[EXERCISE BRIEF] Can you reproduce the part of the Raspberry Pi comparison between "The Raspberry Pi 4 has" and "with the RPi4.", inclusive?

[READING TEXT]
+ + + + +
Raspberry Pi 4B and 3B+ in comparison
Completely surprisingly and without prior notice, the Raspberry Pi 4 was introduced in June 2019. In May 2019, Raspberry Pi founder and CEO Eben Upton had still been talking about the Raspberry Pi 4 and mentioned a realistic release date in the second half of 2020. This was probably a wrong track and Upton had everyone fooled as far as the date was concerned.
The Raspberry Pi 4 has the same dimensions as its predecessor. The board is fully HAT compatible, so the dimensions and holes are the same as the previous models. This means that existing plug-in modules can still be used. However, since new connections and positions have been made when assembling ports, the previous housings can no longer be used with the RPi4.
+ + + + +
[Stored items from a collection]
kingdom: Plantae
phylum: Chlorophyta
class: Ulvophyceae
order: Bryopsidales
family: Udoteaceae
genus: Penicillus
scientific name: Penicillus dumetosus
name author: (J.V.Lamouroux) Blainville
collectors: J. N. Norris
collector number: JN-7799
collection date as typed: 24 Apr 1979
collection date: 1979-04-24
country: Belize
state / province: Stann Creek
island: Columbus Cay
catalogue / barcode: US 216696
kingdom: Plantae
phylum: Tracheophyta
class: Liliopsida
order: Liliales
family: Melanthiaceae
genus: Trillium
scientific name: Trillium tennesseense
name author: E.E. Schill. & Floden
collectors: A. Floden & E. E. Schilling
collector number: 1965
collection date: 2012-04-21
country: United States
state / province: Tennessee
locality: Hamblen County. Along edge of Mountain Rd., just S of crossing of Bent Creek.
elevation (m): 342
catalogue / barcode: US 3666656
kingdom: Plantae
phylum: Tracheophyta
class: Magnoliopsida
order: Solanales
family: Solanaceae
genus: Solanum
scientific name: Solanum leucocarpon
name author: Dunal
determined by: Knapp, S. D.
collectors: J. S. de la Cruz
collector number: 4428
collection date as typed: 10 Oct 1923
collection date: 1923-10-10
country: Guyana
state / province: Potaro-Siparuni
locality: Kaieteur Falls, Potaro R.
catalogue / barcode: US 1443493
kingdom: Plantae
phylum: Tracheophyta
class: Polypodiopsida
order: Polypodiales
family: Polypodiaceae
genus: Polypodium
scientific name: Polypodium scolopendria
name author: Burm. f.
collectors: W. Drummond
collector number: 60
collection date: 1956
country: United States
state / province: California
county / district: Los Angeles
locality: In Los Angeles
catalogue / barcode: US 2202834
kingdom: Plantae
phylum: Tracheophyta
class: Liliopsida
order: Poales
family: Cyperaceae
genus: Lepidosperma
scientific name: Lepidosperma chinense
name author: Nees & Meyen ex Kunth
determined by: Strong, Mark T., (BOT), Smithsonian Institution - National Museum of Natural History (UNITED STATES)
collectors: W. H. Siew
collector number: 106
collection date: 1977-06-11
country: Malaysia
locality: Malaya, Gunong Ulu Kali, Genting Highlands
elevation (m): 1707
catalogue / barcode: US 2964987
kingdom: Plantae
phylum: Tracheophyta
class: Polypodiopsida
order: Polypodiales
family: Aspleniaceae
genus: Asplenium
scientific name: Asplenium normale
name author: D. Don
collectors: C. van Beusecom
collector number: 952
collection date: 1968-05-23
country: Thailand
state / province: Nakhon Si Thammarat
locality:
+ + + + +
[EXPECTED ANSWER]
The Raspberry Pi 4 has the same dimensions as its predecessor. The board is fully HAT compatible, so the dimensions and holes are the same as the previous models. This means that existing plug-in modules can still be used. However, since new connections and positions have been made when assembling ports, the previous housings can no longer be used with the RPi4.